Sun Fast 31

Development
- Designer: Daniel Andrieu
- Location: France
- Year: 1991
- No. built: 130
- Builder: Jeanneau
- Role: Cruiser-Racer
- Name: Sun Fast 31

Boat
- Displacement: 6,834 lb (3,100 kg)
- Draft: 5.74 ft (1.75 m)

Hull
- Type: monohull
- Construction: fiberglass
- LOA: 30.51 ft (9.30 m)
- LWL: 25.26 ft (7.70 m)
- Beam: 10.60 ft (3.23 m)
- Engine: Yanmar 2GM20 18 hp (13 kW) diesel engine

Hull appendages
- Keel: fin keel
- Ballast: 2,650 lb (1,202 kg)
- Rudder: spade-type rudder

Rig
- Rig type: Bermuda rig
- I foretriangle height: 36.09 ft (11.00 m)
- J foretriangle base: 10.66 ft (3.25 m)
- P mainsail luff: 36.74 ft (11.20 m)
- E mainsail foot: 12.14 ft (3.70 m)

Sails
- Sailplan: fractional rigged sloop
- Mainsail area: 255 sq ft (23.7 m^{2})
- Jib/genoa area: 291 sq ft (27.0 m^{2})
- Spinnaker area: 632 sq ft (58.7 m^{2})
- Upwind sail area: 546 sq ft (50.7 m^{2})
- Downwind sail area: 887 sq ft (82.4 m^{2})

= Sun Fast 31 =

Sailboat class

The Sun Fast 31 is a French sailboat that was designed by Daniel Andrieu as a cruiser-racer and first built in 1991.

The Sun Fast 31 is part of the Sun Fast sailboat range.

The design is a development of the Sun Odyssey 31 and the Sun Light 30.

==Production==
The design was built by Jeanneau in France, from 1991 to 1994, with 130 boats completed, but it is now out of production.

==Design==
The Sun Fast 31 is a recreational keelboat, built predominantly of fiberglass, with wood trim. It has a 7/8 fractional sloop, with a deck-stepped mast, two sets of swept spreaders and aluminum spars with discontinuous stainless steel wire rigging. The hull has a raked stem, a reverse transom with a swimming platform, an internally mounted spade-type rudder controlled by a tiller and a fixed fin keel, deep draft keel or optional shoal-draft keel. The "performance" fin keel model displaces 6834 lb and carries 2601 lb of lead ballast. The deep draft keel and shoal draft models displace 6834 lb and carry 2601 lb of cast iron ballast.

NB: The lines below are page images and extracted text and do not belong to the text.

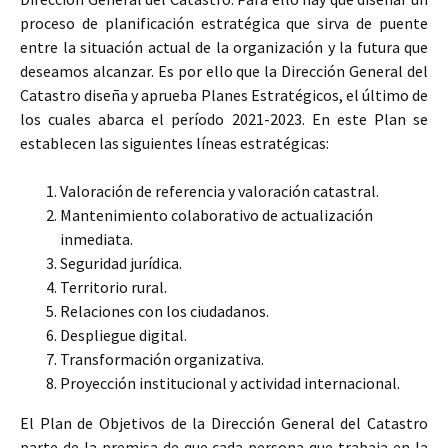
proceso de planificación estratégica que sirva de puente
entre la situación actual de la organización y la futura que
deseamos alcanzar. Es por ello que la Dirección General del
Catastro diseña y aprueba Planes Estratégicos, el último de
los cuales abarca el período 2021-2023. En este Plan se
establecen las siguientes líneas estratégicas:
Valoración de referencia y valoración catastral.
Mantenimiento colaborativo de actualización
inmediata.
Seguridad jurídica.
Territorio rural.
Relaciones con los ciudadanos.
Despliegue digital.
Transformación organizativa.
Proyección institucional y actividad internacional.
El Plan de Objetivos de la Dirección General del Catastro
parte de la premisa de que cada persona que trabaja en la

The "performance" keel model has a draft of 5.74 ft, the deep draft model has a draft of 5.74 ft but with an L-shaped keel. The shoal draft keel model has a draft of 4.76 ft.

The boat is fitted with a Japanese Yanmar 2GM20 diesel engine of 18 hp for docking and maneuvering. The fuel tank holds 12 u.s.gal and the fresh water tank has a capacity of 24 u.s.gal.

The design was built with two interior arrangements, designated "owners" and "team". The owners layout has sleeping accommodation for four people, with a double "V"-berth in the bow cabin, a U-shaped settee around a table in the main cabin and an aft cabin with a double berth on the port side. The galley is located on the port side admidships. The galley has a straight layout and is equipped with a two-burner stove, an ice box and a sink. A navigation station is aft the galley, on the port side. The head is located beside the companionway ladder on the starboard side. Cabin maximum headroom is 73 in.

The team cabin version has sleeping accommodation for six people, with a double "V"-berth in the bow cabin, two straight settees in the main cabin and an aft cabin with a double berth on the port side. The galley is located on the port side just forward of the companionway ladder. The galley is L-shaped and is equipped with a two-burner stove, an ice box and a sink. A navigation station is opposite the galley, on the starboard side. The head is located beside the companionway ladder on the starboard side. Cabin maximum headroom is 73 in.

For sailing downwind the design may be equipped with a symmetrical spinnaker of 632 sqft.

The design has a hull speed of 6.74 kn.

==Operational history==
The boat was at one time supported by a class club that organized racing events, the Sun Fast Association.